RECORDS START

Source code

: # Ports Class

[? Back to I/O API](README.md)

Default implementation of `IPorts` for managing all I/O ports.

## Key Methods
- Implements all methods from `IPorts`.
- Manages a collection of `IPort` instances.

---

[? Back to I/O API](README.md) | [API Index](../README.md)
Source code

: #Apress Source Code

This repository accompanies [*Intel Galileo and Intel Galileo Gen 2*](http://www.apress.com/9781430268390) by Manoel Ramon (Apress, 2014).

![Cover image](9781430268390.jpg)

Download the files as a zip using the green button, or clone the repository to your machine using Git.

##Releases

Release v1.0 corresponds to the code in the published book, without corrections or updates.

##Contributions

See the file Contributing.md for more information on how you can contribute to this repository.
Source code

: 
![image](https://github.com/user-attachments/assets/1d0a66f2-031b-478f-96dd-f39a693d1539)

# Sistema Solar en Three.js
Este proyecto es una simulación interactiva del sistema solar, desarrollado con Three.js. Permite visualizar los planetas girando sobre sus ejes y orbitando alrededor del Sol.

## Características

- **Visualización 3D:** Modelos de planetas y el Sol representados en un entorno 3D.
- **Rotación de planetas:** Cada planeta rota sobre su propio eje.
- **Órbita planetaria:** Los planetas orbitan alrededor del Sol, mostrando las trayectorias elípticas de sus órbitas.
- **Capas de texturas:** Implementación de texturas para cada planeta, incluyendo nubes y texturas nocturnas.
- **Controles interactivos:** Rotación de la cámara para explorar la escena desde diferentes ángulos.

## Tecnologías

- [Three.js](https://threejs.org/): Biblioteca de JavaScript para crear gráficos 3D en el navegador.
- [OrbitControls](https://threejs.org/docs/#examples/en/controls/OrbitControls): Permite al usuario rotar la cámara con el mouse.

RECORDS END

▶ _WHAT IS BEING ASKED_
List each line of the listing above in which the string "para" occurs.

▶ _OUTPUT BELOW_
- **Capas de texturas:** Implementación de texturas para cada planeta, incluyendo nubes y texturas nocturnas.
- **Controles interactivos:** Rotación de la cámara para explorar la escena desde diferentes ángulos.
- [Three.js](https://threejs.org/): Biblioteca de JavaScript para crear gráficos 3D en el navegador.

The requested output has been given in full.